A risk analysis unit, grouping together stakeholders in domestic and foreign intelligence with those involved in public security, will be active 24 hours a day, 7 days a week. Prior to each match they will provide, in real time, a report on the various risks and threats not only at the locations of the matches themselves but at other sites which might be concerned. This will enable the Prefect and central government to constantly adapt operational measures in the field. Europol and Interpol networks have naturally already been mobilised, as well as all resources for exchanging information between national police forces.
 

Protecting the players

Each national football team will have its own liaison and security officer. Permanently appointed to the teams during their stay in France, liaison and security officers are the main contact for team security officers (TSO) and liaison officers appointed to each team by Euro 2016 SAS. They will act as the interface between the foreign contingent and accompanying security officers and police or gendarmerie authorities for the area in question, as well as private security personnel put in place by the organisers.
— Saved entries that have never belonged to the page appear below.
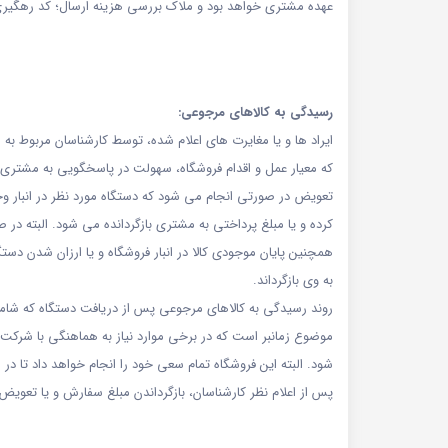
عهده مشتری خواهد بود و ملاک بررسی هزینه ارسال؛ کد رهگیری پستی ارسال
رسیدگی به کالاهای مرجوعی:
ایراد ها و یا مغایرت های اعلام شده، توسط کارشناسان مربوط 
که معیار عمل و اقدام فروشگاه، سهولت در پاسخگویی به مشتری 
تعویض در صورتی انجام می شود که دستگاه مورد نظر در انبار و
کرده و یا مبلغ پرداختی به مشتری بازگردانده می شود. البته در
همچنین پایان موجودی کالا در انبار فروشگاه و یا ارزان شدن د
به وی بازگرداند.
موضوع زمانبر است که در برخی موارد نیاز به هماهنگی با شرکت و
شود. البته این فروشگاه تمام سعی خود را انجام خواهد داد تا
پس از اعلام نظر کارشناسان، بازگرداندن مبلغ سفارش و یا تعویض کالا ظرف 72 ساعت ان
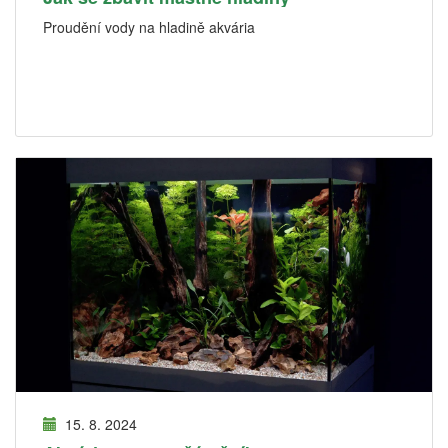
Proudění vody na hladině akvária
15. 8. 2024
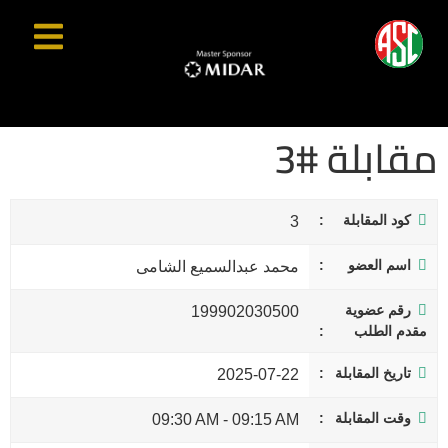
مقابلة #3
كود المقابلة
3
اسم العضو
محمد عبدالسميع الشامى
رقم عضوية
199902030500
مقدم الطلب
تاريخ المقابلة
2025-07-22
وقت المقابلة
09:30 AM
-
09:15 AM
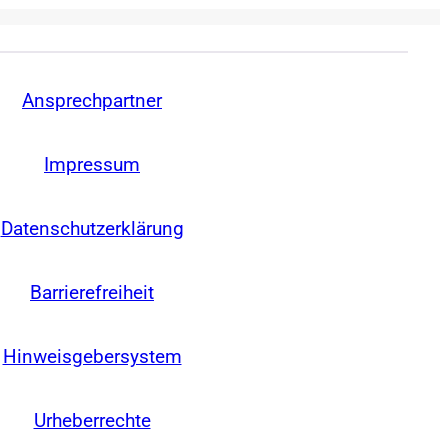
Ansprechpartner
Impressum
Datenschutzerklärung
Barrierefreiheit
Hinweisgebersystem
Urheberrechte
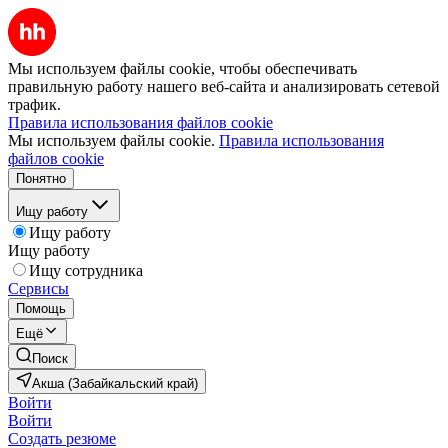
Мы используем файлы cookie, чтобы обеспечивать
правильную работу нашего веб-сайта и анализировать сетевой
трафик.
Правила использования файлов cookie
Мы используем файлы cookie.
Правила использования
файлов cookie
Понятно
Ищу работу
Ищу работу
Ищу работу
Ищу сотрудника
Сервисы
Помощь
Ещё
Поиск
Акша (Забайкальский край)
Войти
Войти
Создать резюме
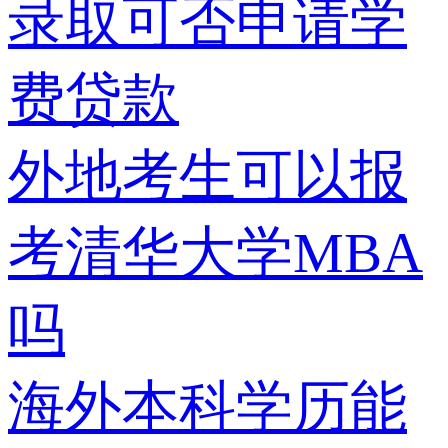
录取可否申请学
费贷款
外地考生可以报
考清华大学MBA
吗
海外本科学历能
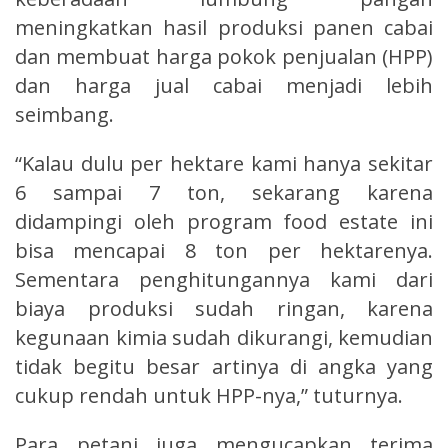
meningkatkan hasil produksi panen cabai
dan membuat harga pokok penjualan (HPP)
dan harga jual cabai menjadi lebih
seimbang.
“Kalau dulu per hektare kami hanya sekitar
6 sampai 7 ton, sekarang karena
didampingi oleh program food estate ini
bisa mencapai 8 ton per hektarenya.
Sementara penghitungannya kami dari
biaya produksi sudah ringan, karena
kegunaan kimia sudah dikurangi, kemudian
tidak begitu besar artinya di angka yang
cukup rendah untuk HPP-nya,” tuturnya.
Para petani juga mengucapkan terima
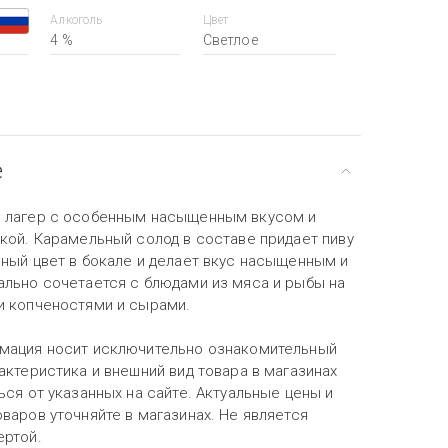
Алкоголь
Цвет
4 %
Светлое
е
 лагер с особенным насыщенным вкусом и
нкой. Карамельный солод в составе придает пиву
рный цвет в бокале и делает вкус насыщенным и
ально сочетается с блюдами из мяса и рыбы на
и копченостями и сырами.
мация носит исключительно ознакомительный
актеристика и внешний вид товара в магазинах
ься от указанных на сайте. Актуальные цены и
варов уточняйте в магазинах. Не является
ертой.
In addition to this, a minimum of 2 RAID officers will be assigned to each team to ensure their personal protection in places of accommodation and while travelling. Stronger security measures will be employed for teams which are the most at risk. Personnel will be equipped with the appropriate apparel and hi-tech communication tools.

Lastly, 3,500 public security police officers will be dispatched to ensure security at each team’s base camp. The teams will also be escorted by security personnel when travelling.
 

Fighting against hooliganism

 
Significant measures have been taken by the Division Nationale de Lutte Contre le Hooliganisme (DNLH - National Division for Combating Hoooliganism), with public security forces being strengthened by almost 200 foreign police officers.